VII. Analyst’s Conclusion: Key Questions for the Case

This case appears to center on whether a broad, industry-standard disaster recovery protocol can be mapped onto the specific steps of patents directed to granular, content-aware data management. The resolution will likely depend on the court's answers to several key questions:

  • A primary issue will be one of technological equivalence: Do the "protection policies" of modern data backup systems, which select entire datasets for replication based on location or metadata, perform the same function as the "categorical filters" claimed in the patents, which are described as operating on the specific content within a data stream?

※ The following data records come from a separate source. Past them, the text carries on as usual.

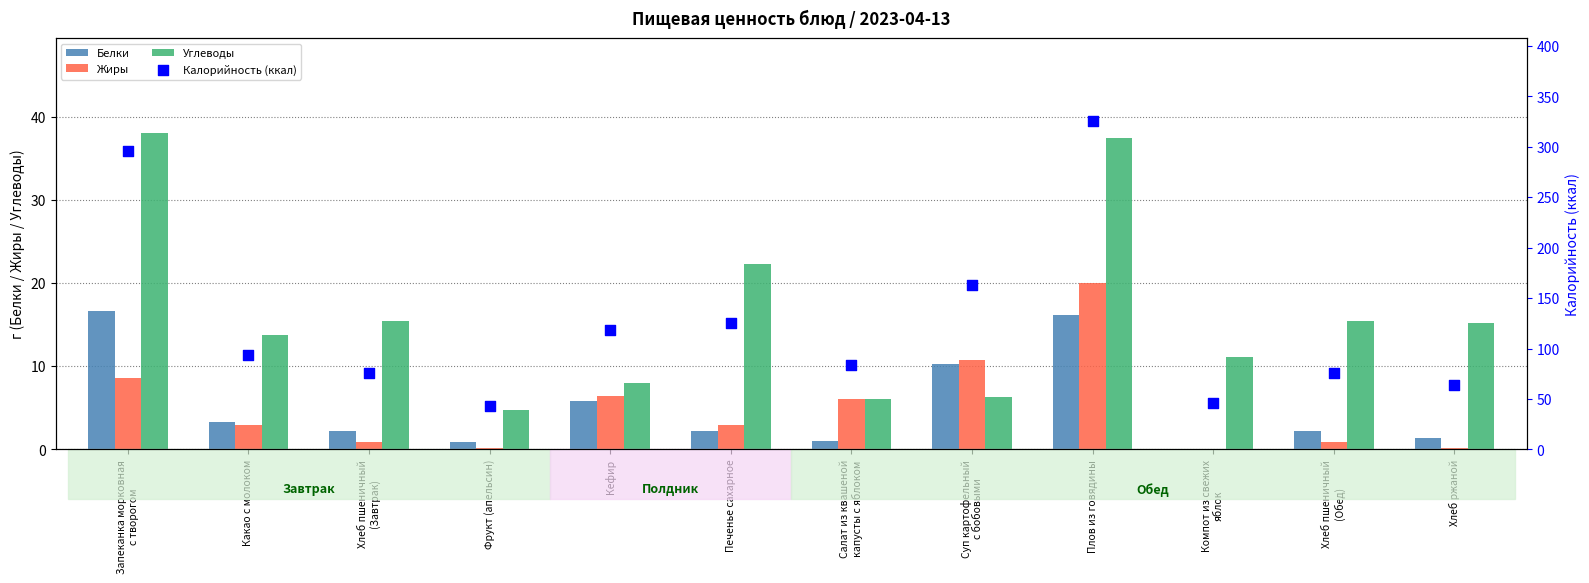

Which series has the widest spread of Y values?

Калорийность (ккал)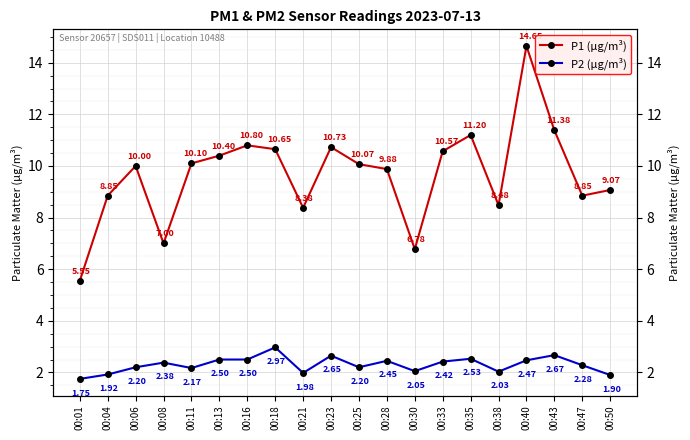

True or false: P1 (µg/m³) has a value of 16.6 at 00:25.

False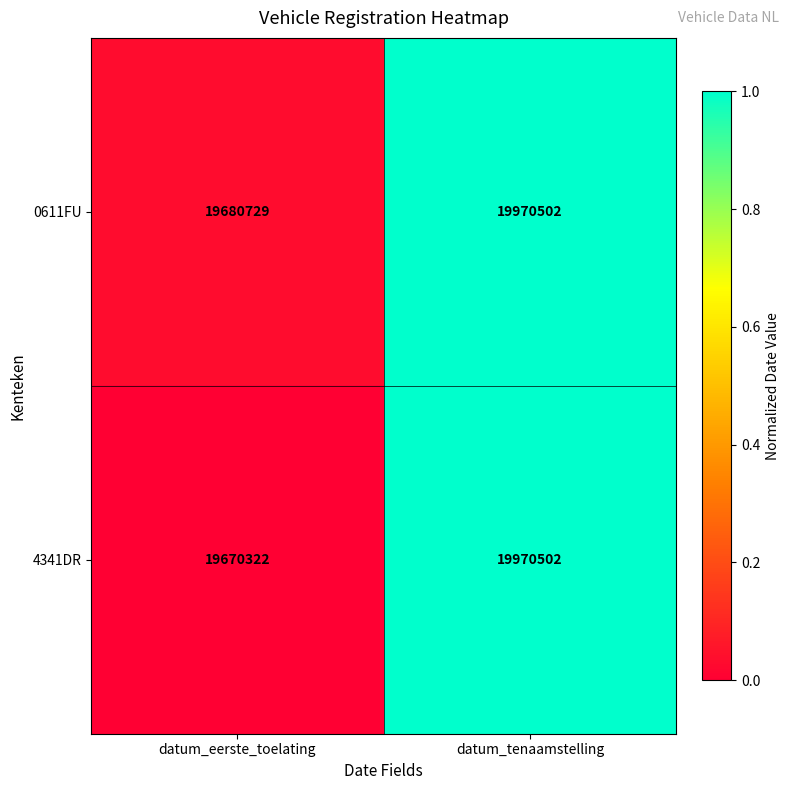

What is the difference between the maximum and minimum values in the 4341DR series?

300180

  • A second core question will be one of definitional scope: Can an "air-gapped" and isolated data vault, a central feature of the accused cyber-recovery architecture, be considered part of a "cloud-based computing system" as required by the ’169 Patent, or does its intentional disconnection from the network place it outside the scope of that term?
  • Finally, the willfulness allegations raise a significant factual question of pre-suit knowledge: Did Defendant's citation of the patents-in-suit during the prosecution of its own applications constitute the kind of knowledge required to support a finding of willful infringement for its use of unrelated data backup systems?